Central banks across the world continued their gold buying spree this year, adding 290 tonnes in the March quarter, even as record high prices hit consumer demand.

In fact, central banks accounted for 23 per cent of the overall gold demand at 1,238 tonnes in the March quarter.

Jewellery consumption in India was up 4 per cent, in the March quarter at 92 tonnes against 85 tonnes in the same period last year.

The central banks have accelerated their bet on the yellow metal and accounted consistently for almost a quarter of annual gold demand in the last two years.

In March quarter, 10 central banks added gold with India buying 19 tonnes while Central Bank of Turkey and People’s Bank of China purchased 30 tonnes and 29 tonnes.

RBI stepped up buying gold since 2008 and purchased 200 tonnes in 2009 during the global financial crisis.

This marks the 17th consecutive monthly increase, helping central banks lift their reported gold holdings to 2,262 tonnes, about 16 per cent higher than as of October, 2022, when they resumed reporting monthly additions, said the World Gold Council.

Apart from dollar weakness against major currencies, the huge gold buying by the central banks have been driving the yellow metal prices.

Gold prices have increased 10 per cent to $2,070 ($1,860) an ounce, in the March quarter, while, it was up 8 per cent to $1,940 ($1,800) in 2023.

Rattled by the geo-political developments and disturbed by a slowing global economy, the central banks have been hedging their risk by increasing the gold component of their forex reserves, despite prices hitting a record high.

Interestingly, the central banks of Turkey, China and India, have been leading from the front in adding gold to their forex reserves.

Madan Sabnavis, chief economist, Bank of Baroda said RBI is strategically increasing gold reserves as part of its forex diversification efforts and a major portion of RBI reserves are in dollar apart from other currencies.

Gold is the best hedge against the dollar as it goes up when the dollar depreciates, he added.

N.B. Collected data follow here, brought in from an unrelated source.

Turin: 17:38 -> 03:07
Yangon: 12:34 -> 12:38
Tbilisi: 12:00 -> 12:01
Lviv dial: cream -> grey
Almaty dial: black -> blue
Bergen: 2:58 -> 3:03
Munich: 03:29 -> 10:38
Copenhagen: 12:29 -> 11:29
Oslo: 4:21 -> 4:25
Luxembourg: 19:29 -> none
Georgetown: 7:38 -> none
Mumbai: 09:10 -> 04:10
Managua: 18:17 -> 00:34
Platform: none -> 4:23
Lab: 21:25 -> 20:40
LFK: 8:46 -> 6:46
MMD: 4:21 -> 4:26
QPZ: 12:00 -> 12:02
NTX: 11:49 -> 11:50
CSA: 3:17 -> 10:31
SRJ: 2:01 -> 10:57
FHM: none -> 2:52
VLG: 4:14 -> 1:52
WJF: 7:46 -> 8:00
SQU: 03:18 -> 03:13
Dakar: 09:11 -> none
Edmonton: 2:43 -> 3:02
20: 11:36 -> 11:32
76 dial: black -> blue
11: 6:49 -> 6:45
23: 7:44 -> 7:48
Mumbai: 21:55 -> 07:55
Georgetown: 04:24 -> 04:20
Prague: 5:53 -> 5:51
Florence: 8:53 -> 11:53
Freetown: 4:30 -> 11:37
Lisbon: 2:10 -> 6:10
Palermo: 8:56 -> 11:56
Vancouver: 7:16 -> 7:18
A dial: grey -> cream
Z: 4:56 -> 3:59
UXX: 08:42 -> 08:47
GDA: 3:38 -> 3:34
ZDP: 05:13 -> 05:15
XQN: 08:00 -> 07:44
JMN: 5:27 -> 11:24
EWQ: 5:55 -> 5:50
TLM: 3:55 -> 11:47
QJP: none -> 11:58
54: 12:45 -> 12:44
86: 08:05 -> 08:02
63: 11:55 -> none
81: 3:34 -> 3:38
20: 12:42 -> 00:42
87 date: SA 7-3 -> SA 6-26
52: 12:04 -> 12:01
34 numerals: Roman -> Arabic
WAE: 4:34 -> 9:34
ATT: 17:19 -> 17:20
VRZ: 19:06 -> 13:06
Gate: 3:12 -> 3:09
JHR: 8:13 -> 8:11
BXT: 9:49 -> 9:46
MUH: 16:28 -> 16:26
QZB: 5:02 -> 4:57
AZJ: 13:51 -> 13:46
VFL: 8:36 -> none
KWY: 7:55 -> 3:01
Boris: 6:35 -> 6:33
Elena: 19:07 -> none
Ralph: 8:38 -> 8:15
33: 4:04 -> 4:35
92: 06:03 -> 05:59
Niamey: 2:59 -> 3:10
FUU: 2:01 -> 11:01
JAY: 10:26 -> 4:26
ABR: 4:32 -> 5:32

With the recent surge in dollar volatility and the upward trajectory of gold prices, the move not only enhances the stability of foreign exchange reserves, but also makes it a prudent financial decision, said Sabnavis.

Sachin Jain, Regional CEO India, World Gold Council said the central banks’ gold purchases are not influenced by rising prices, though, some of them may take a pause depending on their strategy.

While many central banks’ ongoing voracious appetite for gold has been one of the key drivers of its recent performance in the face of seemingly challenging conditions including higher yields and US dollar strength, he added.